Cela dit, monsieur le sénateur, je veux aller dans votre sens en affirmant que nous devons, en France, travailler à sortir de la culture de la médiation familiale en la matière, afin d’assurer, comme vous le souhaitez, une meilleure protection des enfants face à un parent qui serait dangereux.

Les juridictions se sont d’ores et déjà saisies des dispositions législatives que j’ai évoquées : le nombre de décisions de retrait de l’autorité parentale a considérablement augmenté, passant de 9 décisions en 2017 à 389 depuis le début de l’année 2021 ; on voit donc bien que le travail conjoint des associations, des parlementaires et du Gouvernement a porté ses fruits.

M. le président. Il faut conclure, madame la ministre déléguée.

Mme Marlène Schiappa, ministre déléguée. Enfin, un décret a été publié cette année, afin de compléter et de renforcer ces dispositions et de toujours mieux protéger les enfants contre les violences intrafamiliales.

M. le président. La parole est à M. Jean-François Rapin, pour la réplique.

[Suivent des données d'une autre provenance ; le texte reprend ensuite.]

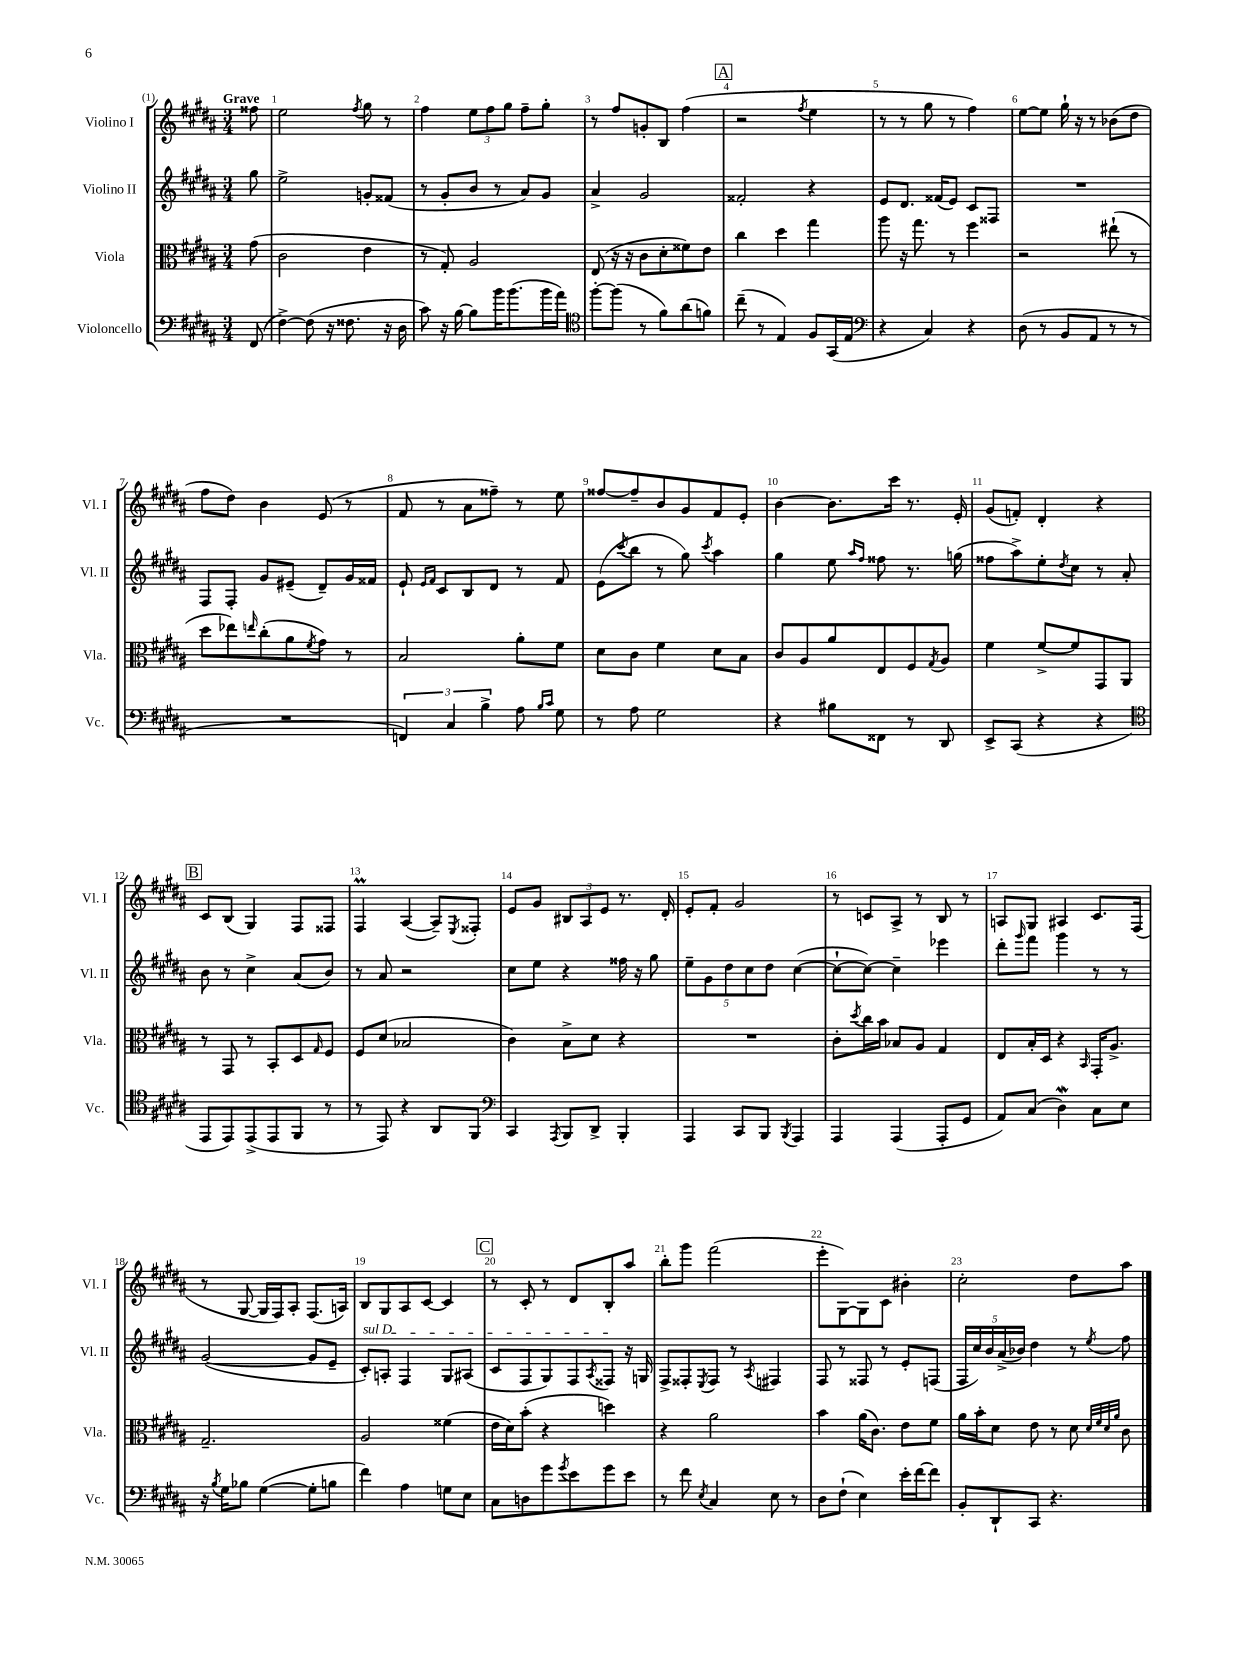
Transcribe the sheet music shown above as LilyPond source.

<<
\new StaffGroup <<
\new Staff = "s0" \with { instrumentName = "Violino I" shortInstrumentName = "Vl. I" } {
    \clef treble \key b \major \numericTimeSignature \time 3/4 \partial 8 \tempo "Grave"
    fisis''8 |
    e''2 \acciaccatura { fis''8 } gis''8 r8 |
    fis''4 \tuplet 3/2 { e''8 fis''8 gis''8 } fis''8-- gis''8-. |
    r8 fis''8 g'8-. b8 fis''4( |
    \mark \markup { \box "A" } r2 \acciaccatura { fis''8 } e''4 |
    r8 r8 gis''8 r8 fis''4) |
    e''8~ e''8 gis''16-! r16 r8 bes'8( dis''8 |
    fis''8 dis''8) b'4 e'8( r8 |
    fis'8 r8 ais'8 fisis''8--) r8 e''8 |
    fisis''8~ fisis''8-- b'8 gis'8 fis'8 e'8-. |
    b'4~ b'8. cis'''16 r8. e'16-. |
    gis'8( f'8-.) dis'4-. r4 |
    \mark \markup { \box "B" } cis'8 b8( gis4) fis8 fisis8 |
    fis4\prall ais4~( ais8--) \acciaccatura { e8 } fisis8-. |
    e'8 gis'8 \tuplet 3/2 { bis8 ais8 e'8 } r8. dis'16-. |
    e'8-. fis'8-. gis'2 |
    r8 c'8 ais8-> r8 b8 r8 |
    a8 gis8 ais4 cis'8. fis16( |
    r8 gis8~ gis16 fis16) ais8-. fis8.( a16) |
    b8 gis8 ais8 cis'8~ cis'4 |
    \mark \markup { \box "C" } r8 cis'8-. r8 dis'8 b8-. ais''8 |
    b''8-. gis'''8 fis'''2( |
    e'''8-. gis8~) gis8 cis'8 bis'4-. |
    cis''2-. dis''8 ais''8 \bar "|." |
}
\new Staff = "s1" \with { instrumentName = "Violino II" shortInstrumentName = "Vl. II" } {
    \clef treble \key b \major \numericTimeSignature \time 3/4 \partial 8
    gis''8 |
    e''2-> g'8-. fisis'8( |
    r8 gis'8-. b'8 r8 ais'8) gis'8 |
    ais'4-> gis'2 |
    \mark \markup { \box "A" } fisis'2-. r4 |
    e'8 dis'8. fisis'16( e'8) cis'8 fisis8 |
    R2. |
    fis8 fis8-. gis'8 eis'8--( dis'8--) gis'16 fisis'16 |
    e'8-! \grace { e'16 fis'16 } cis'8 b8 dis'8 r8 fis'8 |
    e'8( \acciaccatura { cis'''8 } b''8 r8 gis''8) \acciaccatura { cis'''8 } ais''4 |
    gis''4 e''8 \grace { ais''16 fis''16 } fisis''8 r8. g''16( |
    fisis''8 ais''8->) e''8-. \acciaccatura { dis''8 } cis''8 r8 ais'8-. |
    \mark \markup { \box "B" } b'8 r8 cis''4-> ais'8( b'8) |
    r8 ais'8 r2 |
    cis''8 e''8 r4 fisis''16 r16 gis''8 |
    \tuplet 5/4 { e''8-- gis'8 dis''8 cis''8 dis''8 } cis''4~( |
    cis''8~-! cis''8~) cis''4-- ees'''4 |
    dis'''8-. \grace { gis'''16 } fis'''8 gis'''4 r8 r8 |
    gis'2~( gis'8 e'8-- |
    \once \override TextSpanner.bound-details.left.text = \markup { \italic "sul D" } cis'8-.\startTextSpan) a8-. fis4 gis8 ais8( |
    \mark \markup { \box "C" } cis'8 fis8 gis8) fis8 \acciaccatura { ais8 } fisis8\stopTextSpan r16 g16 |
    fis8-> fisis8-. \acciaccatura { e8 } fisis8 r8 \acciaccatura { ais8 } fis4 |
    fis8 r8 fisis8 r8 e'8-. f8( |
    \tuplet 5/4 { fis16 cis''16) b'16 ais'16->( bes'16) } dis''4 r8 \acciaccatura { e''8 } fis''8 \bar "|." |
}
\new Staff = "s2" \with { instrumentName = "Viola" shortInstrumentName = "Vla." } {
    \clef alto \key b \major \numericTimeSignature \time 3/4 \partial 8
    gis'8( |
    cis'2 e'4 |
    r8 gis8-.) ais2 |
    e8( r16 r16 cis'8 dis'8-. fisis'8) e'8 |
    \mark \markup { \box "A" } cis''4 dis''4 gis''4 |
    ais''8 r16 gis''8. r8 fis''4 |
    r2 eis''8-!( r8 |
    dis''8 ees''8) \grace { e''16 } cis''8-.( ais'8 \acciaccatura { fis'8 } gis'8) r8 |
    b2 ais'8-. fis'8 |
    dis'8 cis'8 fis'4 dis'8 b8 |
    cis'8 ais8 ais'8 e8 fis8 \acciaccatura { gis8 } ais8 |
    fis'4 fis'8~-> fis'8 gis,8 ais,8 |
    \mark \markup { \box "B" } r8 gis,8 r8 b,8-. dis8 \grace { gis16 } fis8 |
    fis8 dis'8( bes2 |
    cis'4) b8-> dis'8 r4 |
    R2. |
    cis'8-. \acciaccatura { dis''8 } cis''16 b'16 bes8 ais8 gis4 |
    e8 b16-. dis16 r4 \grace { b,16 } gis,16-. ais8.-> |
    gis2.-- |
    ais2 fisis'4( |
    \mark \markup { \box "C" } e'16 dis'16) b'8-.( r4 d''4) |
    r4 ais'2 |
    b'4 ais'16( cis'8.) e'8 fis'8 |
    ais'16 b'16-. dis'8 e'8 r8 dis'8 \grace { dis'32 fis'32 dis'32 ais'32 } cis'8 \bar "|." |
}
\new Staff = "s3" \with { instrumentName = "Violoncello" shortInstrumentName = "Vc." } {
    \clef bass \key b \major \numericTimeSignature \time 3/4 \partial 8
    fis,8( |
    fis4~->) fis8( r16 fisis8. r16 dis16 |
    cis'8) r16 b16~ b8 b'16 b'8.( b'16 ais'16) |
    \clef tenor fis''8~-. fis''8( r8 fis'8) ais'8( f'8) |
    \mark \markup { \box "A" } cis''8--( r8 e4) fis8 gis,16( e16 |
    \clef bass r4 cis4) r4 |
    dis8( r8 b,8 ais,8 r8 r8 |
    R2. |
    \tuplet 3/2 { f,4) cis4 b4-> } ais8 \grace { b16 cis'16 } gis8 |
    r8 ais8 gis2 |
    r4 bis8 fisis,8 r8 dis,8 |
    e,8-> cis,8( r4 r4 |
    \mark \markup { \box "B" } \clef tenor e,8 e,8) e,8->( e,8 fis,8 r8 |
    r8 e,8) r4 ais,8 fis,8 |
    \clef bass cis,4 \acciaccatura { ais,,8 } b,,8 dis,8-> b,,4-. |
    ais,,4 cis,8 b,,8 \acciaccatura { b,,8 } ais,,4 |
    ais,,4 ais,,4( ais,,8-. gis,8 |
    ais,8) cis8( dis4\mordent) cis8 e8 |
    r16 \acciaccatura { b8 } gis16 bes8 gis4~( gis8-. b8 |
    fis'4) ais4 g8 e8 |
    \mark \markup { \box "C" } cis8 d8 gis'8 \acciaccatura { gis'8 } e'8 gis'8 e'8 |
    r8 fis'8 \acciaccatura { e8 } cis4 e8 r8 |
    dis8 fis8-!( e4) e'16-. fis'16~ fis'8 |
    b,8-. dis,8-! cis,8 r4. \bar "|." |
}
>>
>>
\layout { \context { \Score \override BarNumber.break-visibility = ##(#f #t #t) barNumberVisibility = #all-bar-numbers-visible } }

M. Jean-François Rapin. Je vous remercie de votre réponse, madame la ministre. Je suis heureux que vous reconnaissiez que nous n’allons pas assez loin en la matière et que vous conveniez que les mesures de médiation ne sont pas forcément la panacée. Je vous remercie de permettre à la législation d’évoluer.

Note de P@ternet
  1. Nous n’avons pas trouvé trace de cette loi du 2 juin 2021. La suspension automatique du droit de visite est par contre prévue dans la loi organique 8/2021 du 4 juin 2021.